━━━━━ SOURCE EXTRACT

Warming and drying of the Arctic: Surface moisture as an integrator of biological, geochemical, geological, physical, and anthropogenic processes and interactions.
John Kimball, Walt Oechel (SDSU), Craig Tweedie (UTEP)
This project is examining how biological and physical processes interact to control carbon uptake, storage and release in Arctic tundra ecosystems and how the self-organizing nature of these interactions varies across multiple spatial and temporal scales. Approximately 25% of the world’s soil organic carbon reservoir is stored at high northern latitudes in permafrost and seasonally-thawed soils in the Arctic, a region that is currently undergoing unprecedented warming and drying, as well as dramatic changes in human land use. Understanding how changes in annual and inter-annual ecosystem productivity interact and potentially offset the balance and stability of the Arctic soil carbon reservoir is of utmost importance to global climate change science. If there is a net loss of soil carbon to the atmosphere in the form of greenhouse gases (namely CO2 and CH4), greenhouse warming could be enhanced. This non-linear, potentially positive feedback response could very quickly cause Arctic terrestrial ecosystems to function in an unprecedented manner and with globally significant implications.

━━━━━━━━━━
━━━━━ PROVIDED INFORMATION

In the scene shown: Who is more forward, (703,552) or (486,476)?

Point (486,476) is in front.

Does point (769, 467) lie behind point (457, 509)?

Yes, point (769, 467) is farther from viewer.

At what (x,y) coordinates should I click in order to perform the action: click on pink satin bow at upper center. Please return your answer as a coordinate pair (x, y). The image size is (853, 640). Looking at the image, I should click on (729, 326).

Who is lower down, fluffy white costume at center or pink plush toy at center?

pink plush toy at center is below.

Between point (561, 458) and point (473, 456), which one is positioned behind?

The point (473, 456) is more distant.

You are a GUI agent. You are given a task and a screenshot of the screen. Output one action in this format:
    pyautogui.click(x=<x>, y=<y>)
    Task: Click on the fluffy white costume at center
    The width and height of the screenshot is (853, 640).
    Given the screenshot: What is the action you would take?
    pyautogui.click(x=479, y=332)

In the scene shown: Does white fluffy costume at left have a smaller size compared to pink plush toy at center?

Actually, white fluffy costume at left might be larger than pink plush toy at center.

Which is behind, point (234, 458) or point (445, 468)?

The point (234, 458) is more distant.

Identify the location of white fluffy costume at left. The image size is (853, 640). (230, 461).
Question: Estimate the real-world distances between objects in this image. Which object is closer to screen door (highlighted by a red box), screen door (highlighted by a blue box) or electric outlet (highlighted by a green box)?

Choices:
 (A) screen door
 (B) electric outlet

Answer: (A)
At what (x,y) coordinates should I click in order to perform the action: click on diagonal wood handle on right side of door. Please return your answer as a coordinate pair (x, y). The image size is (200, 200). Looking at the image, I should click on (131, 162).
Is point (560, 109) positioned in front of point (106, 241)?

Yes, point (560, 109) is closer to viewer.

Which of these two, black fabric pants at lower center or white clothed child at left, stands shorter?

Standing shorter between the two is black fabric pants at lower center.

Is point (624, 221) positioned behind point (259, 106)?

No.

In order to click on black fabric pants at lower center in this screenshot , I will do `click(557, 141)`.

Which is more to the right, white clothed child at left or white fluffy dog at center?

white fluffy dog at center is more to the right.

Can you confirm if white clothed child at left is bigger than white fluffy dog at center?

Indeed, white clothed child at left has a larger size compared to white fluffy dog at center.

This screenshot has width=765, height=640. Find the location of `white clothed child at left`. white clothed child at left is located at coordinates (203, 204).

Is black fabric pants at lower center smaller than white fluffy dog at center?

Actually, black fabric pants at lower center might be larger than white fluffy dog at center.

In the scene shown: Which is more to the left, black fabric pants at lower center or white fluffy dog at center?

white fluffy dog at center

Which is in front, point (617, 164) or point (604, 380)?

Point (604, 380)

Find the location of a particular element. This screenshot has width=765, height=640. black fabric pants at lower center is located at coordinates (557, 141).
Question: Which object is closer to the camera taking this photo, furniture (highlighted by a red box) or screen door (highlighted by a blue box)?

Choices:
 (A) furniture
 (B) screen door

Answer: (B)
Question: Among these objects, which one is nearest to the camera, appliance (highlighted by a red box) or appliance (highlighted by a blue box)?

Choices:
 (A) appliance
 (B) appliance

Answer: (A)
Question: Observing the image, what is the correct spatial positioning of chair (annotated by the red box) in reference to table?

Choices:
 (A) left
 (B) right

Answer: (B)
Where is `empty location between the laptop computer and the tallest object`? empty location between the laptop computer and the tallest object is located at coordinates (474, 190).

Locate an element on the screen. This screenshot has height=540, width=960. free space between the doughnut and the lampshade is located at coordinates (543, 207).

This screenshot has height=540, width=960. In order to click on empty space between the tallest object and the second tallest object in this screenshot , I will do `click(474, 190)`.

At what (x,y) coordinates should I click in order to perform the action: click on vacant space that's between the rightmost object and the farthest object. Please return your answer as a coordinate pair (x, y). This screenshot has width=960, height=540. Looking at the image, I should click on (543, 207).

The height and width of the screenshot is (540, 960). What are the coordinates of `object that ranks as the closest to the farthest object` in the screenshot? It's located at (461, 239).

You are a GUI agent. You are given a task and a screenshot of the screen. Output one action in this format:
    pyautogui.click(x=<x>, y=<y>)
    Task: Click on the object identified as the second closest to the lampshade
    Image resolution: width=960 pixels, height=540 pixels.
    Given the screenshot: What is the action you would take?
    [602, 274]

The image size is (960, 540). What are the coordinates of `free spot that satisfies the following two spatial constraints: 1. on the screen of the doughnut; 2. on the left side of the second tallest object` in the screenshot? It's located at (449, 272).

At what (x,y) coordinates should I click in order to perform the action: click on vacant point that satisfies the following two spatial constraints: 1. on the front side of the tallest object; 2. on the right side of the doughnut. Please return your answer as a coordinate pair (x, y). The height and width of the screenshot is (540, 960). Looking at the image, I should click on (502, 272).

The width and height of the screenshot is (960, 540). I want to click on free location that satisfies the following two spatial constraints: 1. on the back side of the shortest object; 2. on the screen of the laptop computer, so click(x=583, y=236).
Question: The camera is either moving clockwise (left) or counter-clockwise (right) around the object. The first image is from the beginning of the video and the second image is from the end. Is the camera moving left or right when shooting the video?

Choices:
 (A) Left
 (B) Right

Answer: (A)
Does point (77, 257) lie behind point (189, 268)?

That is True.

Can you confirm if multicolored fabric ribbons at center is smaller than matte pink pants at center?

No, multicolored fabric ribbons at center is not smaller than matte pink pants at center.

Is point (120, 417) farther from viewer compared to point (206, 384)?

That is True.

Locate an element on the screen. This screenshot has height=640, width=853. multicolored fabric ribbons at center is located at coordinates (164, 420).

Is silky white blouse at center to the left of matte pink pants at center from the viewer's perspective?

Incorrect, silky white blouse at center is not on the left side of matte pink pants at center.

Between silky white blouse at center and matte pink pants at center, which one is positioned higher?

━━━━━━━━━━

REQUIRED ACTIONS —
A - In the Arctic project description, what share of the world's soil organic carbon reservoir is stored at high northern latitudes?
B - Copy out the Arctic project description from "Warming and drying of" up to and including "processes and interactions.".

ANSWERS FOR THE TASKS —
A - Approximately 25% of it.

B -
Warming and drying of the Arctic: Surface moisture as an integrator of biological, geochemical, geological, physical, and anthropogenic processes and interactions.